* begin SOURCE PASSAGE *

When discussing the writing process of the prayer in an interview following the service, he discussed the significance of the choice he made when writing the first series of questions asked by the congregation. He explained, “To say ‘How can that happen?’ is too empty. It’s more like, ‘How could we let that happen, we as the people of compassion, as some would say, the people of God?’ How could we have just turned aside and not known this?” Over the course of their time spent on these books, the Pub Theologians became closer not only to the suffering of their fellow citizens but also to the ways that they themselves had helped prolong that suffering, if only through their ignorance. In moving from the impersonal “How could this happen?” to “How could we let that happen?” Michael pushes the largely white congregation to make the same shift towards recognizing their own role in that suffering that Pub Theology members did. He invites them to admit out loud that racism and mass incarceration are something they are involved in, which is no small feat in an American culture steeped in colorblind ideologies.
Although Michael stayed largely within the familiar genre conventions of a typical Prayer of Confession, the group decided to completely forego another recurring genre within the Sunday service, that of the “special offering,” again in hopes of having a specific emotional effect on their audience. This church usually holds a few themed services each year about social issues like hunger or refugees. After learning about a given issue during the service, the money taken up that week is given to a related charity. The charity is usually written about in the bulletin and spoken about from the pulpit, and this action is a way for the people sitting in the pews to participate immediately in helping those affected by that week’s issue. Even though this group had not put on a themed service of their own before, they were familiar enough with the genre to know that it is a common practice and would probably be expected by their audience. The following interaction occurred during a planning meeting, right after Lou simply asked where the special offering money would go, as she assumed they would take up this genre convention:
Michael: One thing quoting Michelle Alexander now, or thinking about her, what we don’t want to do is end, after the service, is get people off the hook.
Tom: Oh for sure.
Pat: Oh God, yes.
Michael: So I put money in a special offering, done.
Tom: Right.
Anita: Oh no.
Pat: That’s a good point.
Tom: That’s a good point. No, what we want to do is inspire them to [do more.]
Michael: [They need] to think and suffer like we did.Pat: And suffer (laughter) like we did.
Michael: I’m serious.
Tom: Because [we did]
Mary: [And struggle] with it
Tom: There were times we did.
This excerpt again shows their attunement to the emotional experience of the congregation being one of the most important aspects of the service. After a little more conversation, the group decided to eliminate the familiar and comforting action of the special offering. Instead, Jeanne put together (with the help and input of most group members in an email chain) a detailed insert in the bulletin that included a bibliography of books and documentaries, local racial and prison justice organizations to volunteer time with, and upcoming community events to attend. The handout Jeanne compiled also gestures to a richer conception of civic engagement than either just giving money or signing up for regular volunteer hours. While the organizations listed were happy to receive donations or regular volunteers, the group signaled that becoming educated in informal venues and attending community events were just as important in terms of engagement with these issues. It also suggests that the Pub Theologians consider themselves part of a longer-term effort in terms of continuing their own education about these issues rather than considering it finished after making a donation or completing the presentation of their church service.

* end SOURCE PASSAGE *
* begin DATASET EXCERPTS *

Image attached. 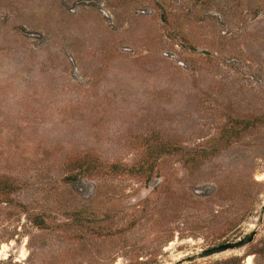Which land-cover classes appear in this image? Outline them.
<instances>
[{
	"label": "rangeland",
	"instance_id": "rangeland-1",
	"mask_svg": "<svg viewBox=\"0 0 264 264\" xmlns=\"http://www.w3.org/2000/svg\"><path fill=\"white\" fill-rule=\"evenodd\" d=\"M263 205L264 0H0V264H179L253 230L181 264H264Z\"/></svg>",
	"mask_w": 264,
	"mask_h": 264
},
{
	"label": "water",
	"instance_id": "water-1",
	"mask_svg": "<svg viewBox=\"0 0 264 264\" xmlns=\"http://www.w3.org/2000/svg\"><path fill=\"white\" fill-rule=\"evenodd\" d=\"M154 183L152 182L150 186H153ZM264 218V205L262 206L260 210V216L258 219V223L261 224ZM256 236V230L251 231L246 237H244L241 240L234 241V242H227L215 247H212L210 249L204 250L201 253L195 255L198 259H205L211 256H215L224 252L228 251H234L242 249L246 246H248L250 243H252L254 237ZM195 256L187 257L184 261L181 263H191L195 260ZM179 263V264H181Z\"/></svg>",
	"mask_w": 264,
	"mask_h": 264
},
{
	"label": "bare ground",
	"instance_id": "bare-ground-1",
	"mask_svg": "<svg viewBox=\"0 0 264 264\" xmlns=\"http://www.w3.org/2000/svg\"><path fill=\"white\" fill-rule=\"evenodd\" d=\"M5 250H6V247L5 246H3L2 248H0V258H6L5 256H6V253H5ZM24 257V255H22V258ZM247 264H251V258H248L247 259Z\"/></svg>",
	"mask_w": 264,
	"mask_h": 264
}]
</instances>
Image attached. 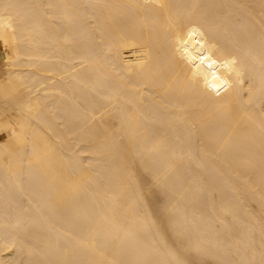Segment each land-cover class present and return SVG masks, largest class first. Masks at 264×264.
I'll return each mask as SVG.
<instances>
[{
	"label": "bare ground",
	"instance_id": "bare-ground-1",
	"mask_svg": "<svg viewBox=\"0 0 264 264\" xmlns=\"http://www.w3.org/2000/svg\"><path fill=\"white\" fill-rule=\"evenodd\" d=\"M0 264H264V0H0Z\"/></svg>",
	"mask_w": 264,
	"mask_h": 264
},
{
	"label": "rangeland",
	"instance_id": "rangeland-1",
	"mask_svg": "<svg viewBox=\"0 0 264 264\" xmlns=\"http://www.w3.org/2000/svg\"><path fill=\"white\" fill-rule=\"evenodd\" d=\"M2 60V58L0 57V61Z\"/></svg>",
	"mask_w": 264,
	"mask_h": 264
}]
</instances>
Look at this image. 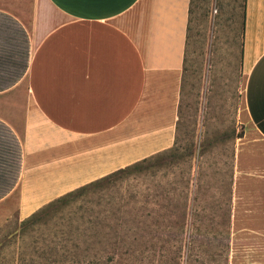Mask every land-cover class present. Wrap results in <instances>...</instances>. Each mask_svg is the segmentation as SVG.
<instances>
[{"label":"crops","instance_id":"1","mask_svg":"<svg viewBox=\"0 0 264 264\" xmlns=\"http://www.w3.org/2000/svg\"><path fill=\"white\" fill-rule=\"evenodd\" d=\"M191 3L0 0V228L175 147ZM242 65L229 254L264 264V0H246Z\"/></svg>","mask_w":264,"mask_h":264},{"label":"rangeland","instance_id":"2","mask_svg":"<svg viewBox=\"0 0 264 264\" xmlns=\"http://www.w3.org/2000/svg\"><path fill=\"white\" fill-rule=\"evenodd\" d=\"M244 4L192 0L175 147L99 181L65 210L24 223L9 218L0 228V264H50L53 252L66 249L81 264H231L229 153L245 129ZM56 235L60 242L50 243ZM237 257L236 264L254 262L253 255Z\"/></svg>","mask_w":264,"mask_h":264},{"label":"trees","instance_id":"3","mask_svg":"<svg viewBox=\"0 0 264 264\" xmlns=\"http://www.w3.org/2000/svg\"><path fill=\"white\" fill-rule=\"evenodd\" d=\"M245 25H246V0H245V4H244V32H245ZM145 162V161H144ZM143 163V162H142ZM141 164V163H140ZM139 165V164H137ZM136 165V166H137ZM135 167V166H134ZM128 170V169H127ZM125 171V170H124ZM123 172V171H121ZM120 173V172H119ZM118 174V173H117ZM116 175V174H115ZM113 176V175H112ZM111 177V176H109ZM107 177V178H109ZM105 178V179H107ZM104 180V179H103ZM102 181V180H101ZM99 182V181H98ZM98 182H94L92 184H89L87 186H84L78 190H75L73 192H71L70 194L58 199L57 201L49 204L48 206H46L45 208H43L42 210H40L38 213H36L33 217H31L30 219H28L27 221L31 220V219H34V218H37L40 214L42 213H48V212H51V211H57V212H60L62 209L65 210L68 206H70V204L75 201L76 199H78L80 196H82L86 191L87 189H89V187H92L94 184H97ZM84 208L81 209L82 212H84ZM89 212L91 213H95L94 209L92 210H88ZM26 222V221H25ZM89 223H95L94 221L90 220ZM96 224V223H95ZM68 233H65V232H62V236H63V240L64 242H71L70 238H71V235H69L68 237H66ZM70 234V232H69ZM72 235H74V233H71ZM60 239L61 238H58V235H56V237H53L50 241V243H54L55 240H57L58 242H60ZM46 241V240H45ZM48 241H46L47 243ZM43 255H46L45 252H43ZM51 255L53 256H56V258H51L49 257L48 258V261L50 262V264H54V263H60V262H69V261H72L74 263H78V264H81L83 260H79L78 258L79 257V254H75V253H72L70 250L66 249L65 252L63 254H59L57 252H53ZM59 256V257H58ZM106 261L108 263H111L114 261V256H108L106 258Z\"/></svg>","mask_w":264,"mask_h":264}]
</instances>
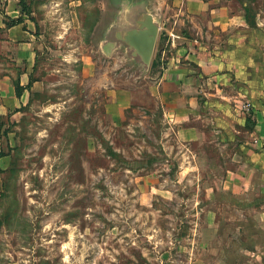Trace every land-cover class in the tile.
I'll return each instance as SVG.
<instances>
[{
  "label": "rangeland",
  "instance_id": "rangeland-1",
  "mask_svg": "<svg viewBox=\"0 0 264 264\" xmlns=\"http://www.w3.org/2000/svg\"><path fill=\"white\" fill-rule=\"evenodd\" d=\"M17 3L35 29L40 82L1 135L11 164L0 264L253 263L251 245L264 242L249 218L257 189L240 196L224 182L245 170L236 152L253 147L259 104L215 99L212 111L169 119L152 94L179 45L169 1L149 0L162 23L148 72L101 53L109 0Z\"/></svg>",
  "mask_w": 264,
  "mask_h": 264
},
{
  "label": "crops",
  "instance_id": "crops-1",
  "mask_svg": "<svg viewBox=\"0 0 264 264\" xmlns=\"http://www.w3.org/2000/svg\"><path fill=\"white\" fill-rule=\"evenodd\" d=\"M153 1H157L154 5L159 9L167 6L162 0ZM166 1L175 9L177 19L173 22L178 29L169 32L177 35L179 45L163 64L152 94L169 119L179 122L193 114L202 115L203 110H214L209 105L215 99L231 102L246 112L252 103L259 104L254 111L257 137L251 141L253 147L245 148L250 144L245 141L244 153L236 152L235 161L245 170L230 174L224 183L225 189L240 196L257 189L259 203L249 209V218L264 235V84L258 80H264V0ZM17 2L0 0V194L11 164L1 135L6 134L9 122L22 116L20 110L26 106L30 90L40 82L35 77V29L23 19ZM245 5L255 9V28L246 21ZM17 20L20 22H11ZM238 85L245 90H236L234 86ZM248 88L255 89L256 94L251 97ZM251 246L258 252L250 264H264V242L259 240Z\"/></svg>",
  "mask_w": 264,
  "mask_h": 264
},
{
  "label": "water",
  "instance_id": "water-1",
  "mask_svg": "<svg viewBox=\"0 0 264 264\" xmlns=\"http://www.w3.org/2000/svg\"><path fill=\"white\" fill-rule=\"evenodd\" d=\"M117 10L101 33L99 49L110 57L120 51L132 65L148 72L161 20L150 10L149 0H109Z\"/></svg>",
  "mask_w": 264,
  "mask_h": 264
},
{
  "label": "trees",
  "instance_id": "trees-1",
  "mask_svg": "<svg viewBox=\"0 0 264 264\" xmlns=\"http://www.w3.org/2000/svg\"><path fill=\"white\" fill-rule=\"evenodd\" d=\"M243 9L245 11V18H246L247 23L249 24L251 28H255V9L249 5H245ZM11 22L19 23L20 21L17 20V21H11ZM17 94H19V91H17Z\"/></svg>",
  "mask_w": 264,
  "mask_h": 264
}]
</instances>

* end DATASET EXCERPTS *

GOAL OF THE EXERCISE ->
Reproduce the source passage from "Anita: Oh no." up to and including "(laughter) like we did.", word for word.

FINISHED ANSWER ->
Anita: Oh no.
Pat: That’s a good point.
Tom: That’s a good point. No, what we want to do is inspire them to [do more.]
Michael: [They need] to think and suffer like we did.Pat: And suffer (laughter) like we did.